The direct-feed low-activity waste (DFLAW) facilities at the Waste Treatment Plant include a new Analytical Laboratory, the new Effluent Management Facility and 14 support facilities, said Bechtel’s Valerie McCain, project director for the plant.
There is much startup and commissioning left to be done, McCain said. The next big goal will be “heatup” of the first melter for the tank waste, which is expected within a year, she said. The equipment is designed to heat the waste and glass-forming material so that they can be combined into solidified, glass-like cylinders for easy disposal.
About 90% of the 56 million gallons of tank waste at Hanford is the less-radioactive low-activity waste, according to DOE.
Completion of world’s largest plant to treat radioactive waste marks “an unprecedented step toward cleaning up the most toxic site in the United States,” said Sen. Maria Cantwell (D-Wash), who with fellow Sen. Patty Murray (D-Wash), spoke to virtual attendees in a pre-recorded video.
“This has been 18 years in the making and it took over 2.3 million craft hours to build,” Cantwell said.
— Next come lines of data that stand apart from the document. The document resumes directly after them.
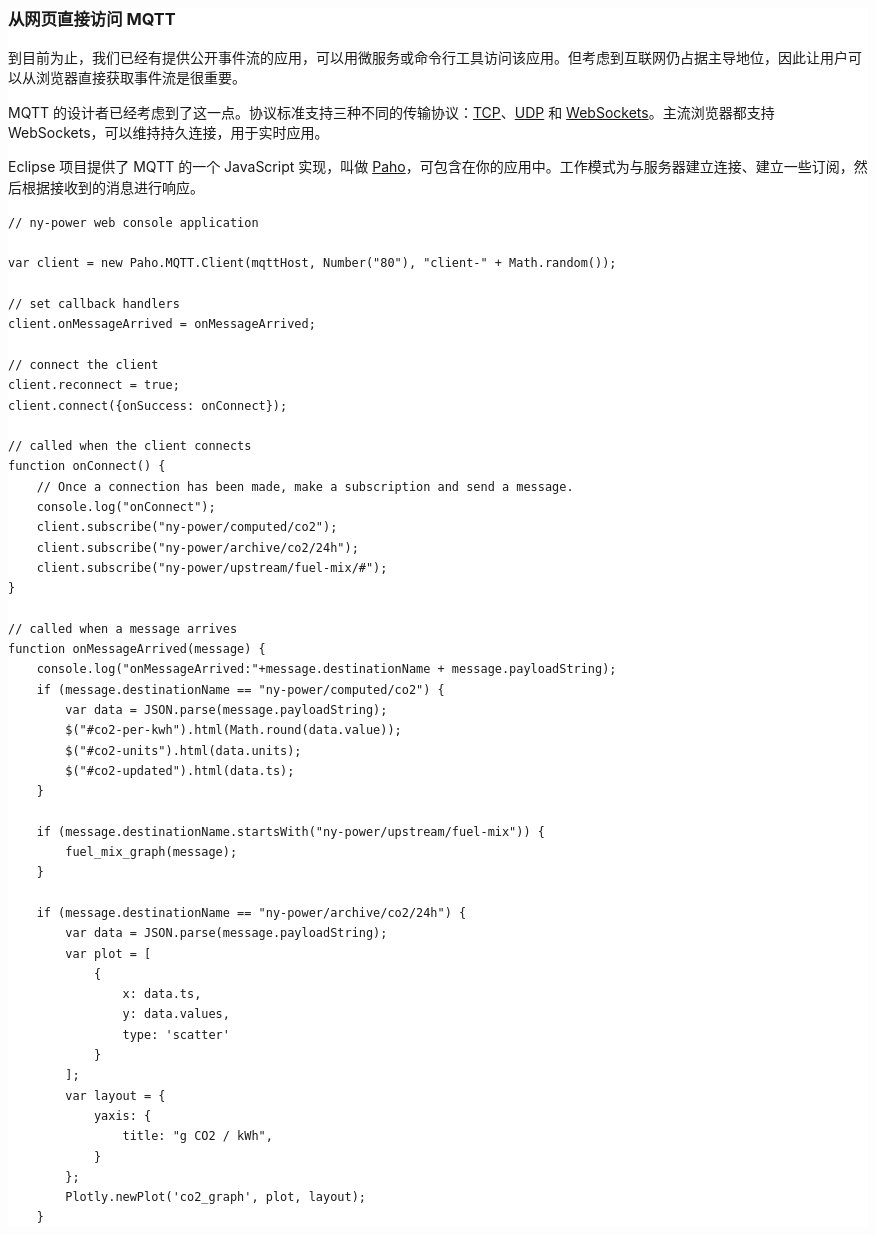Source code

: 
### 从网页直接访问 MQTT


到目前为止，我们已经有提供公开事件流的应用，可以用微服务或命令行工具访问该应用。但考虑到互联网仍占据主导地位，因此让用户可以从浏览器直接获取事件流是很重要。


MQTT 的设计者已经考虑到了这一点。协议标准支持三种不同的传输协议：[TCP](https://en.wikipedia.org/wiki/Transmission_Control_Protocol)、[UDP](https://en.wikipedia.org/wiki/User_Datagram_Protocol) 和 [WebSockets](https://en.wikipedia.org/wiki/WebSocket)。主流浏览器都支持 WebSockets，可以维持持久连接，用于实时应用。


Eclipse 项目提供了 MQTT 的一个 JavaScript 实现，叫做 [Paho](https://www.eclipse.org/paho/)，可包含在你的应用中。工作模式为与服务器建立连接、建立一些订阅，然后根据接收到的消息进行响应。



```
// ny-power web console application

var client = new Paho.MQTT.Client(mqttHost, Number("80"), "client-" + Math.random());

// set callback handlers
client.onMessageArrived = onMessageArrived;

// connect the client
client.reconnect = true;
client.connect({onSuccess: onConnect});

// called when the client connects
function onConnect() {
    // Once a connection has been made, make a subscription and send a message.
    console.log("onConnect");
    client.subscribe("ny-power/computed/co2");
    client.subscribe("ny-power/archive/co2/24h");
    client.subscribe("ny-power/upstream/fuel-mix/#");
}

// called when a message arrives
function onMessageArrived(message) {
    console.log("onMessageArrived:"+message.destinationName + message.payloadString);
    if (message.destinationName == "ny-power/computed/co2") {
        var data = JSON.parse(message.payloadString);
        $("#co2-per-kwh").html(Math.round(data.value));
        $("#co2-units").html(data.units);
        $("#co2-updated").html(data.ts);
    }

    if (message.destinationName.startsWith("ny-power/upstream/fuel-mix")) {
        fuel_mix_graph(message);
    }

    if (message.destinationName == "ny-power/archive/co2/24h") {
        var data = JSON.parse(message.payloadString);
        var plot = [
            {
                x: data.ts,
                y: data.values,
                type: 'scatter'
            }
        ];
        var layout = {
            yaxis: {
                title: "g CO2 / kWh",
            }
        };
        Plotly.newPlot('co2_graph', plot, layout);
    }
```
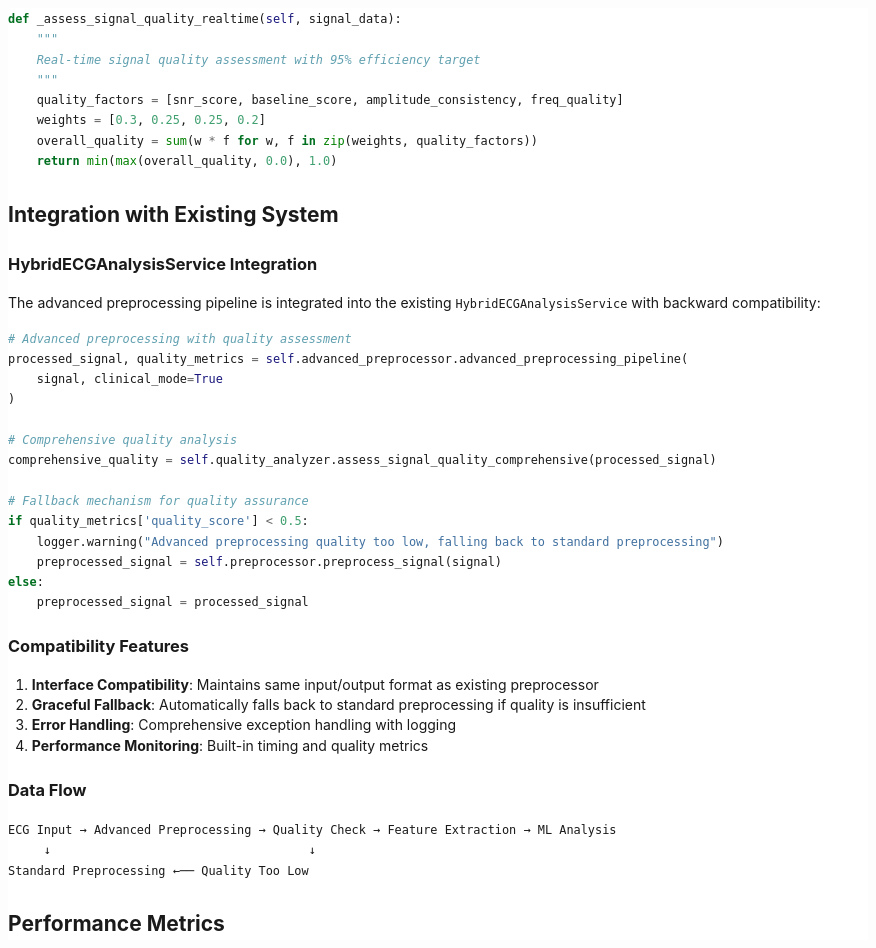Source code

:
 ```python
def _assess_signal_quality_realtime(self, signal_data):
    """
    Real-time signal quality assessment with 95% efficiency target
    """
    quality_factors = [snr_score, baseline_score, amplitude_consistency, freq_quality]
    weights = [0.3, 0.25, 0.25, 0.2]
    overall_quality = sum(w * f for w, f in zip(weights, quality_factors))
    return min(max(overall_quality, 0.0), 1.0)
```

## Integration with Existing System

### HybridECGAnalysisService Integration

The advanced preprocessing pipeline is integrated into the existing `HybridECGAnalysisService` with backward compatibility:

```python
# Advanced preprocessing with quality assessment
processed_signal, quality_metrics = self.advanced_preprocessor.advanced_preprocessing_pipeline(
    signal, clinical_mode=True
)

# Comprehensive quality analysis
comprehensive_quality = self.quality_analyzer.assess_signal_quality_comprehensive(processed_signal)

# Fallback mechanism for quality assurance
if quality_metrics['quality_score'] < 0.5:
    logger.warning("Advanced preprocessing quality too low, falling back to standard preprocessing")
    preprocessed_signal = self.preprocessor.preprocess_signal(signal)
else:
    preprocessed_signal = processed_signal
```

### Compatibility Features

1. **Interface Compatibility**: Maintains same input/output format as existing preprocessor
2. **Graceful Fallback**: Automatically falls back to standard preprocessing if quality is insufficient
3. **Error Handling**: Comprehensive exception handling with logging
4. **Performance Monitoring**: Built-in timing and quality metrics

### Data Flow

```
ECG Input → Advanced Preprocessing → Quality Check → Feature Extraction → ML Analysis
     ↓                                    ↓
Standard Preprocessing ←── Quality Too Low
```

## Performance Metrics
“Hanford is on the precipice of actual tank waste treatment,” said Deputy Secretary of Energy Mark Menezes, who attended the ceremony along with the DOE’s undersecretary for science, Paul Dabbar.
The DOE still expects to startup initial DFLAW processing at the vitrification plant by the end of 2023, Hanford Site Manager Brian Vance said during the online ceremony. However, a December amendment to the consent decree governing Hanford cleanup provides DOE and its contractors with pandemic-related leeway to extend the work into 2024.
COVID-19 has caused some delays and complicated work across the former plutonium production complex, Vance said in response to a question, adding that the extent of further virus-related delays is unknowable at this point.
Direct feed means that liquid waste from the 177 underground tanks will be pretreated near the tanks to remove radioactive cesium and solids and sent directly to the plant’s DFLAW system.